--- EXERCISE PROMPT ---
Return the full article below on Google and the First Amendment, word for word.

--- PASSAGE PROVIDED ---

## start

Google concludes that search results are protected by First Amendment

By on May 11, 2012, 9:30 AM

Google has come to the conclusion that results obtained through search engines are within the provider’s First Amendment rights. The proclamation is in response to those that have complained that the search giant favors their own products in search results.

PCMag points out that Google has denied the practice but even if they did favor their own results, the prioritizing would be protected under Google’s First Amendment right to decide how they want to present information to the user.

Google has published a report on the matter in association with law professor Eugene Volokh. In it, Volokh says that selective search results are no different than newspapers, magazines or other media outlets that hand-select what content they want to cover and where it should be placed. As such, he feels that any type of government regulation that forces the company to show certain search results would violate Google’s First Amendment right to free speech.

Volokh isn’t just speaking on Google’s behalf, but all search engines in general.

## end

Data items
## start

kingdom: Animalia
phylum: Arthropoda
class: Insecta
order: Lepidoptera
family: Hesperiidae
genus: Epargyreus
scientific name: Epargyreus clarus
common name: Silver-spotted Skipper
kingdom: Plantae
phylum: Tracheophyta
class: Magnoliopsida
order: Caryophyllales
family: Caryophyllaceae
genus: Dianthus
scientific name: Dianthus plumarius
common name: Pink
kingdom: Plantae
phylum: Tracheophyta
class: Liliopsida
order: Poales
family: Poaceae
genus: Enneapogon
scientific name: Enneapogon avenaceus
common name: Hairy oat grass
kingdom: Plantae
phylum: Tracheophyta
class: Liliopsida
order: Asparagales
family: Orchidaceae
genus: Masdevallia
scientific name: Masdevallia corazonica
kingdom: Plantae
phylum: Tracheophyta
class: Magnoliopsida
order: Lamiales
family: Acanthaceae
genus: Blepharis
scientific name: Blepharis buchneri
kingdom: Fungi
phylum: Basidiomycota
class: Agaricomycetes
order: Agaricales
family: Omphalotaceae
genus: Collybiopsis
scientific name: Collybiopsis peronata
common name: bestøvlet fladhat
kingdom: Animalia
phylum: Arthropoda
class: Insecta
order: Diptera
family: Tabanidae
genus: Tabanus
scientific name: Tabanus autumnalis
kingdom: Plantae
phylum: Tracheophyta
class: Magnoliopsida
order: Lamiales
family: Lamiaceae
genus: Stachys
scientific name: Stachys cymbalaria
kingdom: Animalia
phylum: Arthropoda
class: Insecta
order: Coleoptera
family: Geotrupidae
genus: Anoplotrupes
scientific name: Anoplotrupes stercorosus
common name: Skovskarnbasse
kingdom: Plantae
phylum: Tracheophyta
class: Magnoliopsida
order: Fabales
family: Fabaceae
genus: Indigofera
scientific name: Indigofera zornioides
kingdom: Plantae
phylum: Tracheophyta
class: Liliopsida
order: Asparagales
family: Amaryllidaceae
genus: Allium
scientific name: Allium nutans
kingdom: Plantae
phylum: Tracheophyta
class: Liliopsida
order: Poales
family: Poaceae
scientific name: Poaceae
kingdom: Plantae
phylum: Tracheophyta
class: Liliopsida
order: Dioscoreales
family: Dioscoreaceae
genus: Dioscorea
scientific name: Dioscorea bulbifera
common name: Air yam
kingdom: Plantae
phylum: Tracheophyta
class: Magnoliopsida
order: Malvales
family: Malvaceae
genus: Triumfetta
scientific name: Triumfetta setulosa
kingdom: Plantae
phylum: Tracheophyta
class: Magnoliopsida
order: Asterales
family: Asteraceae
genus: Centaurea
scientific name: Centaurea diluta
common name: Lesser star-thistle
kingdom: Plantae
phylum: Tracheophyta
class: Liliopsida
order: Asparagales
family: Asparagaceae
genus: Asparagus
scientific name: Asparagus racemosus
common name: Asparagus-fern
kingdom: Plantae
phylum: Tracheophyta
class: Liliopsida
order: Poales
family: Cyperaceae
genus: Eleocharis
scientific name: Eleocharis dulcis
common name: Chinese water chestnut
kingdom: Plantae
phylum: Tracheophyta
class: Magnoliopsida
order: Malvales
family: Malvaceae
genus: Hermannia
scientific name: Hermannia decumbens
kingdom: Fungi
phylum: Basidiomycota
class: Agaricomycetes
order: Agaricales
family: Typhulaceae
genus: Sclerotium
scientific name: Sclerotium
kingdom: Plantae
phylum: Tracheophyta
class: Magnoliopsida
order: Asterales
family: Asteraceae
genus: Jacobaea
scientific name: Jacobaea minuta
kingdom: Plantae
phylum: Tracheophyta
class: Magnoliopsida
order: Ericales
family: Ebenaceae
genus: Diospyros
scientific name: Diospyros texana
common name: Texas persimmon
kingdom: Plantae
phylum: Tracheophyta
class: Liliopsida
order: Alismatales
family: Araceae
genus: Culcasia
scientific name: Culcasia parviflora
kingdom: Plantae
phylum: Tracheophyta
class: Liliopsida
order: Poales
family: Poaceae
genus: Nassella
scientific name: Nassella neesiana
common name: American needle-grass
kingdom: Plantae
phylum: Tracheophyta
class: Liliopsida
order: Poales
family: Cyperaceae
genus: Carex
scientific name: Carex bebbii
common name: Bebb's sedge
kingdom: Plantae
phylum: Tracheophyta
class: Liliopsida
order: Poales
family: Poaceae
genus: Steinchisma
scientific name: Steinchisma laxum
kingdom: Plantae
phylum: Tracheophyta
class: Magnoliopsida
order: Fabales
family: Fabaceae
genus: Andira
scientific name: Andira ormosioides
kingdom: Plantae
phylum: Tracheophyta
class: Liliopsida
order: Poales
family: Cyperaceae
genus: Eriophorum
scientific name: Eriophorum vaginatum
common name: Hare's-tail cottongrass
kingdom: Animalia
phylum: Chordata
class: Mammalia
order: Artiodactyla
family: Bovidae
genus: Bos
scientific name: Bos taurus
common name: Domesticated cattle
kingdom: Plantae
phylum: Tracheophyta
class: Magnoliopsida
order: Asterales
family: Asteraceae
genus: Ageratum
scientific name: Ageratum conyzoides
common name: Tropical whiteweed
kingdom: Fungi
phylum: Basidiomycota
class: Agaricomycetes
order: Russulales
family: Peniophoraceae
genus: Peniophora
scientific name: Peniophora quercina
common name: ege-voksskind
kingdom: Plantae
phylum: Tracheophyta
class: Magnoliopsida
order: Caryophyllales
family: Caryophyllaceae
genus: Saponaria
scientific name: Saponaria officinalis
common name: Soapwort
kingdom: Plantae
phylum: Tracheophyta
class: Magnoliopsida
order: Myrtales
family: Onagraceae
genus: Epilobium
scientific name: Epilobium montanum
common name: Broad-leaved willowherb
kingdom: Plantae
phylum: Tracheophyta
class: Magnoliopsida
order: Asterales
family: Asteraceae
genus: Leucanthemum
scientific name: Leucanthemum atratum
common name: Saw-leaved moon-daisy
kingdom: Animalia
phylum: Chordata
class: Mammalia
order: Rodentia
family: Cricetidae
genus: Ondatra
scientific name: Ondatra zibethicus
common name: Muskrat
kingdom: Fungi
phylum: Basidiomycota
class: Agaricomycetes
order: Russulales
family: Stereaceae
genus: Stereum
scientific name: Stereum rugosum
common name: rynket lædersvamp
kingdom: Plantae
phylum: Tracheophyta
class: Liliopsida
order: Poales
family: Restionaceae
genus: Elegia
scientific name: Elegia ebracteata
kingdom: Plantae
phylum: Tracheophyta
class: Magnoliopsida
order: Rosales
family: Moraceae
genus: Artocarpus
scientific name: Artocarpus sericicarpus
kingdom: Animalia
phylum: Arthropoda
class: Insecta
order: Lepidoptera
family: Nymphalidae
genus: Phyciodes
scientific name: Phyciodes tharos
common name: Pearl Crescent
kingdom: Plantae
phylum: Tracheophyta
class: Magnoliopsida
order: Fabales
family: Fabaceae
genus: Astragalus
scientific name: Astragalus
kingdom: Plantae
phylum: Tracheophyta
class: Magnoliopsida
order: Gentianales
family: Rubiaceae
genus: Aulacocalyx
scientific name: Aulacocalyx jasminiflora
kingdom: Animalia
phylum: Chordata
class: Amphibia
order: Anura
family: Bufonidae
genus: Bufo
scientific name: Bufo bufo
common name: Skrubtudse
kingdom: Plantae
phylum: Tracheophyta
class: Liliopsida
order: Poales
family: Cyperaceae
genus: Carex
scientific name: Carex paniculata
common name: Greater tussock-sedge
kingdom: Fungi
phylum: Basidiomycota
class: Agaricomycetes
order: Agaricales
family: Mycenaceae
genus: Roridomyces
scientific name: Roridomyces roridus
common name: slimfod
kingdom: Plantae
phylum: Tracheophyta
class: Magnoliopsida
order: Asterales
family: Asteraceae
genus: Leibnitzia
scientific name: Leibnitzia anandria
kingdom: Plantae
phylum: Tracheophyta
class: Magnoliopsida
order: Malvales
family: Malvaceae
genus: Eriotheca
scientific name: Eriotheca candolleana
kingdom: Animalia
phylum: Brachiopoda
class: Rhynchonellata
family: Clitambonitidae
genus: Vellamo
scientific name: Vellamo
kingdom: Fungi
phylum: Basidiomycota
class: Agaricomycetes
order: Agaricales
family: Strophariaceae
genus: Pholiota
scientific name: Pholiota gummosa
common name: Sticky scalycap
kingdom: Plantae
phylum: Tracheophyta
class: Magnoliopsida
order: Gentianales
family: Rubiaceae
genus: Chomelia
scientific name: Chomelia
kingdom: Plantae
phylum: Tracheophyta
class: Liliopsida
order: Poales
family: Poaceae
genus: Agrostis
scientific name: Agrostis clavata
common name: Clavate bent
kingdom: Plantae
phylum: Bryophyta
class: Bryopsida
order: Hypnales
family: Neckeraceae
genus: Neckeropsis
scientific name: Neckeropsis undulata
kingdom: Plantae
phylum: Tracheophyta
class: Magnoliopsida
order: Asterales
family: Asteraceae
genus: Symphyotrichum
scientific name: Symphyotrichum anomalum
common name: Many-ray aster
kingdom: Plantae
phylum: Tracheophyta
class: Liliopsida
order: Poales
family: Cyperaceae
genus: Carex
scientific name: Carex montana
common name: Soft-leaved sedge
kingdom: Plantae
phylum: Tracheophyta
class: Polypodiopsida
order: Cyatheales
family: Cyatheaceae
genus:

## end

--- RESULT OF THE TASK ---
Google concludes that search results are protected by First Amendment

By on May 11, 2012, 9:30 AM

Google has come to the conclusion that results obtained through search engines are within the provider’s First Amendment rights. The proclamation is in response to those that have complained that the search giant favors their own products in search results.

PCMag points out that Google has denied the practice but even if they did favor their own results, the prioritizing would be protected under Google’s First Amendment right to decide how they want to present information to the user.

Google has published a report on the matter in association with law professor Eugene Volokh. In it, Volokh says that selective search results are no different than newspapers, magazines or other media outlets that hand-select what content they want to cover and where it should be placed. As such, he feels that any type of government regulation that forces the company to show certain search results would violate Google’s First Amendment right to free speech.

Volokh isn’t just speaking on Google’s behalf, but all search engines in general.